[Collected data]
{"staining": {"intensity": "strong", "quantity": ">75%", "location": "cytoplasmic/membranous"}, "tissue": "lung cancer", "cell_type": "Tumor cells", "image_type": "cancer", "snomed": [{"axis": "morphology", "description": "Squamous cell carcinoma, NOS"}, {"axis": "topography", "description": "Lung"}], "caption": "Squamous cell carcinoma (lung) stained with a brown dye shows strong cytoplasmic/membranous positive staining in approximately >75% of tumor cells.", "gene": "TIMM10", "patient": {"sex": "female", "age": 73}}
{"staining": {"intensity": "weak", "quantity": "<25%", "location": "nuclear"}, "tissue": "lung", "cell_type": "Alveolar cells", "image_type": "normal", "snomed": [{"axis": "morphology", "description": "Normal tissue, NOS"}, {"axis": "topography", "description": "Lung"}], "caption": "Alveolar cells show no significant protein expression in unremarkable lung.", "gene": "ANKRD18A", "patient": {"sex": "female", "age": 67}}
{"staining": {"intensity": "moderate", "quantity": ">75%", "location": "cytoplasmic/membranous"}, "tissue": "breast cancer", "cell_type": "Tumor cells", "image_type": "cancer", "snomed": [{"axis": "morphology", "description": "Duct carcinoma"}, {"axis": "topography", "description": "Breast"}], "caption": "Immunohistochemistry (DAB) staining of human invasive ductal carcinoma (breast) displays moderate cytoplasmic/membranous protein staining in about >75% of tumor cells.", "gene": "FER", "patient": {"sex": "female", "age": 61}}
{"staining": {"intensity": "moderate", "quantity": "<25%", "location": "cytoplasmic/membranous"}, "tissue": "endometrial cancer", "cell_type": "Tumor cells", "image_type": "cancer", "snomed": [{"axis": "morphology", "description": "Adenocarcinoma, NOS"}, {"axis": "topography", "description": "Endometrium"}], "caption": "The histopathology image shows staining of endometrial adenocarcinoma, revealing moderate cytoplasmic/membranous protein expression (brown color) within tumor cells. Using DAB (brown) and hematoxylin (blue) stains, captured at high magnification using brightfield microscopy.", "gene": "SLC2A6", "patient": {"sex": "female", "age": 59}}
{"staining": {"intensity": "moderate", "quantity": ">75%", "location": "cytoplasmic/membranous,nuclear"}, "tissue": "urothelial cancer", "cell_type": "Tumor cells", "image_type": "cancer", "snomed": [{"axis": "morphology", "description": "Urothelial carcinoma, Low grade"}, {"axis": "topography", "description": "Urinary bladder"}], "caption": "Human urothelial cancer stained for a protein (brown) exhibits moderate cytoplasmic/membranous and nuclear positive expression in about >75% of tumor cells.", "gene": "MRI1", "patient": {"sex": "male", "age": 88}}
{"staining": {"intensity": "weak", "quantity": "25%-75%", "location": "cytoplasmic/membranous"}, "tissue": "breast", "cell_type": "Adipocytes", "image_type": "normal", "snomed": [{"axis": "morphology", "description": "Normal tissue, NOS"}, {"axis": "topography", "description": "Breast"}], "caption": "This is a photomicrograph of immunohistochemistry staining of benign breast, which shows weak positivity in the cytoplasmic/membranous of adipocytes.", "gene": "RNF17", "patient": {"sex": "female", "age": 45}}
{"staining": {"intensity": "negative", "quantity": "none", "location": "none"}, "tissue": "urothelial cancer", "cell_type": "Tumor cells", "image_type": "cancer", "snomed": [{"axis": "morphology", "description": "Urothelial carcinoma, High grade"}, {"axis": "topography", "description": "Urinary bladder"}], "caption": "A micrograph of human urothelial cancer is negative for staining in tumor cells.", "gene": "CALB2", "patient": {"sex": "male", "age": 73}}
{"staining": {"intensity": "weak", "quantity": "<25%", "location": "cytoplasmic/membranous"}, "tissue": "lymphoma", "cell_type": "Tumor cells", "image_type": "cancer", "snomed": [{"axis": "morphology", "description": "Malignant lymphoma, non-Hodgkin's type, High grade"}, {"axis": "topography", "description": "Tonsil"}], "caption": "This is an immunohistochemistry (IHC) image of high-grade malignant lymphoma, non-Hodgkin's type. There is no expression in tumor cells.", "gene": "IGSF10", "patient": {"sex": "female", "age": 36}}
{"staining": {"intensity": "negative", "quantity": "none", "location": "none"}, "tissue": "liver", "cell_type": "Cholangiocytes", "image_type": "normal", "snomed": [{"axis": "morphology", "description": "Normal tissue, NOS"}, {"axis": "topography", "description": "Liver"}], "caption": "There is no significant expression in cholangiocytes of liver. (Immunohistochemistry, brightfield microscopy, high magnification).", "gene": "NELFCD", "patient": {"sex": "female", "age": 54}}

→ Work request
In the entries above, please find the line with "histopathology image shows" and the line with "urothelial cancer stained", then write out exactly those two lines and every line between them, and nothing more.

→ Task response
{"staining": {"intensity": "moderate", "quantity": "<25%", "location": "cytoplasmic/membranous"}, "tissue": "endometrial cancer", "cell_type": "Tumor cells", "image_type": "cancer", "snomed": [{"axis": "morphology", "description": "Adenocarcinoma, NOS"}, {"axis": "topography", "description": "Endometrium"}], "caption": "The histopathology image shows staining of endometrial adenocarcinoma, revealing moderate cytoplasmic/membranous protein expression (brown color) within tumor cells. Using DAB (brown) and hematoxylin (blue) stains, captured at high magnification using brightfield microscopy.", "gene": "SLC2A6", "patient": {"sex": "female", "age": 59}}
{"staining": {"intensity": "moderate", "quantity": ">75%", "location": "cytoplasmic/membranous,nuclear"}, "tissue": "urothelial cancer", "cell_type": "Tumor cells", "image_type": "cancer", "snomed": [{"axis": "morphology", "description": "Urothelial carcinoma, Low grade"}, {"axis": "topography", "description": "Urinary bladder"}], "caption": "Human urothelial cancer stained for a protein (brown) exhibits moderate cytoplasmic/membranous and nuclear positive expression in about >75% of tumor cells.", "gene": "MRI1", "patient": {"sex": "male", "age": 88}}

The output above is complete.